California becomes first state to launch Ebony Alert for missing Black youths
The Washington Post
Daniel Wu
October 12, 2023
California is rolling out a companion to the Amber Alert, the system used nationwide in missing children’s cases, to specifically highlight cases of young Black people who go missing in the state.
The Ebony Alert is meant to address a long-standing racial inequity in the attention given to cases of missing Black children, teens and young adults by law enforcement and the media, state Sen. Steven Bradford (D) told The Washington Post on Tuesday.
Gov. Gavin Newsom (D) on Sunday signed Bradford’s bill, which passed through the state legislature with little opposition earlier this year, to create the new alert. The law will go into effect in January, making California the first state with an alert system specifically for cases involving missing Black youths, Bradford said.
“I think this is an issue whose time has come,” he said.
The criteria for law enforcement to request an Ebony Alert, like an Amber Alert, includes considerations of a missing person’s physical safety and mental or physical disabilities. But unlike existing alerts, the Ebony Alert sets an age range for missing people between 12 and 25. Bradford said the range was intended to account for victims of sex trafficking over 17.
Bradford said he intended for the alert to be issued across phones, online and on highway signage, just like the state’s other emergency messages.
A disproportionately high number of Black juveniles are reported missing in the country, according to the FBI’s National Crime Information Center. Around 140,000 Black children 17 or younger were reported missing in 2022 compared with roughly 190,000 White children reported missing. In 2020, Black juveniles made up around 15 percent of the U.S. youth population, according to the Department of Justice.
Bradford said several trends slow law enforcement’s response to missing person cases involving Black people, including a high number of cases being wrongly deemed runaways, which don’t receive Amber Alerts.

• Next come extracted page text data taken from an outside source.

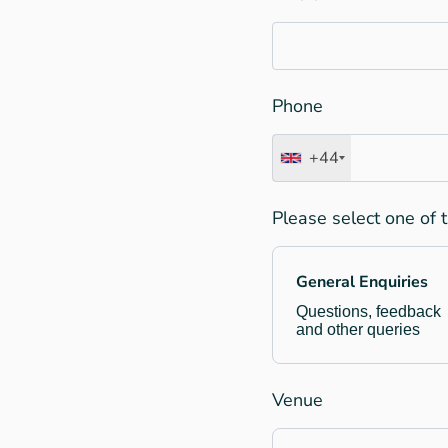
Phone
+44
Please select one of 
General Enquiries
Questions, feedback
and other queries
Venue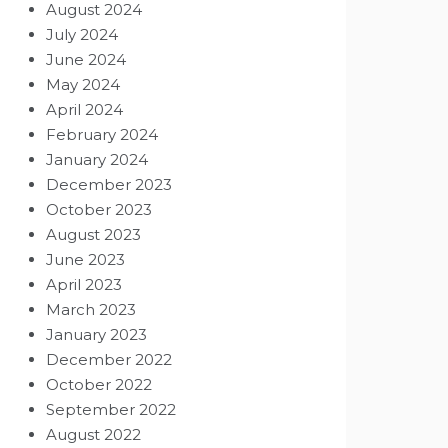
August 2024
July 2024
June 2024
May 2024
April 2024
February 2024
January 2024
December 2023
October 2023
August 2023
June 2023
April 2023
March 2023
January 2023
December 2022
October 2022
September 2022
August 2022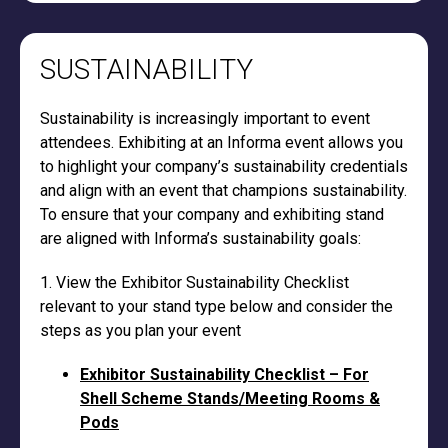
SUSTAINABILITY
Sustainability is increasingly important to event
attendees. Exhibiting at an Informa event allows you
to highlight your company’s sustainability credentials
and align with an event that champions sustainability.
To ensure that your company and exhibiting stand
are aligned with Informa’s sustainability goals:
1. View the Exhibitor Sustainability Checklist
relevant to your stand type below and consider the
steps as you plan your event
Exhibitor Sustainability Checklist – For
Shell Scheme Stands/Meeting Rooms &
Pods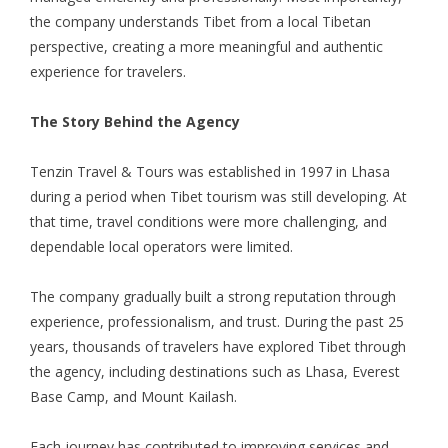
the company understands Tibet from a local Tibetan
perspective, creating a more meaningful and authentic
experience for travelers.
The Story Behind the Agency
Tenzin Travel & Tours was established in 1997 in Lhasa
during a period when Tibet tourism was still developing. At
that time, travel conditions were more challenging, and
dependable local operators were limited.
The company gradually built a strong reputation through
experience, professionalism, and trust. During the past 25
years, thousands of travelers have explored Tibet through
the agency, including destinations such as Lhasa, Everest
Base Camp, and Mount Kailash.
Each journey has contributed to improving services and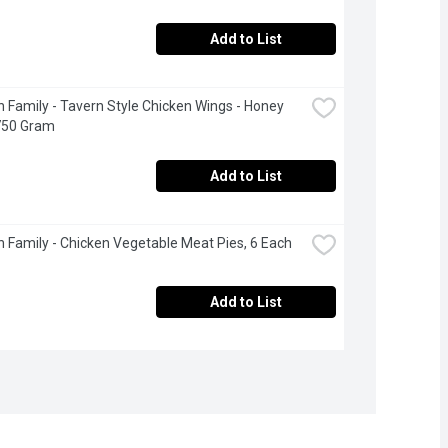
Add to List
 Family - Tavern Style Chicken Wings - Honey 
 750 Gram
Add to List
 Family - Chicken Vegetable Meat Pies, 6 Each
Add to List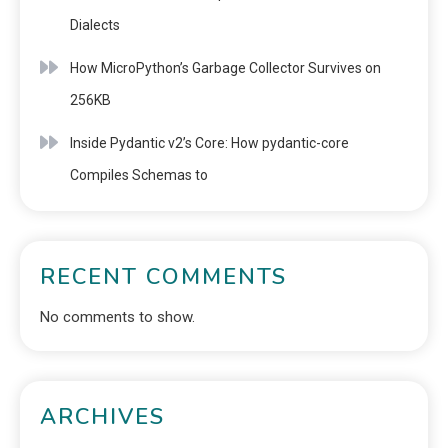
Dialects
How MicroPython’s Garbage Collector Survives on
256KB
Inside Pydantic v2’s Core: How pydantic-core
Compiles Schemas to
RECENT COMMENTS
No comments to show.
ARCHIVES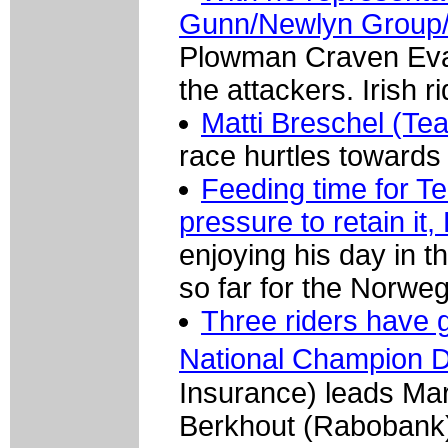
Gunn/Newlyn Group/
Plowman Craven Evan
the attackers. Irish 
Matti Breschel (Tea
race hurtles towards 
Feeding time for T
pressure to retain i
enjoying his day in t
so far for the Norwe
Three riders have g
National Champion 
Insurance) leads M
Berkhout (Rabobank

Commentators have argued that cases involving White missing people receive disproportionate media attention, notably during the search for 22-year-old Gabby Petito in 2021.
“Very rarely do you ever see that type of media attention for an African American,” Bradford said. “It’s just a stark difference in how law enforcement and the media deals with this issue.”
Dedicating an alert system for missing Black people could encourage law enforcement to devote more attention to their cases, said Derrica Wilson, the co-founder of the nonprofit Black and Missing Foundation. Wilson, a former Virginia police officer, said the move should still be accompanied by training so that officers, who must decide to request the alert, don’t disregard the cases in the first place. Establishing the Ebony Alert signals to officers that cases of missing Black people deserve attention, she said.
“They’re hoping to change the narrative,” Wilson said.
The Ebony Alert is not the only specialized alert that may be requested by California law enforcement — the California Highway Patrol can also issue Silver Alerts for missing seniors 65 or older, Blue Alerts to describe a suspect in the killing of a police officer and Yellow Alerts to describe a suspect in a hit-and-run, according to its website.
It is also not California’s first alert tailored to a missing person’s race or ethnicity. In 2022, the state passed a law to create a Feather Alert for missing Indigenous people, following the passage of similar alert systems in Washington and Colorado.
Asked whether he was concerned that adding the Ebony Alert would lead to too many messages being issued over the state’s emergency systems, Bradford said any increase in the alarms raised about missing Black children would be a sign of progress.
“We’re going from a system that all but ignored these individuals,” Bradford said.
He added that he hoped the alert could be replicated in other states.
“So goes California, so goes the nation,” Bradford said. “Hopefully, this can be a shining example of what needs to be done.”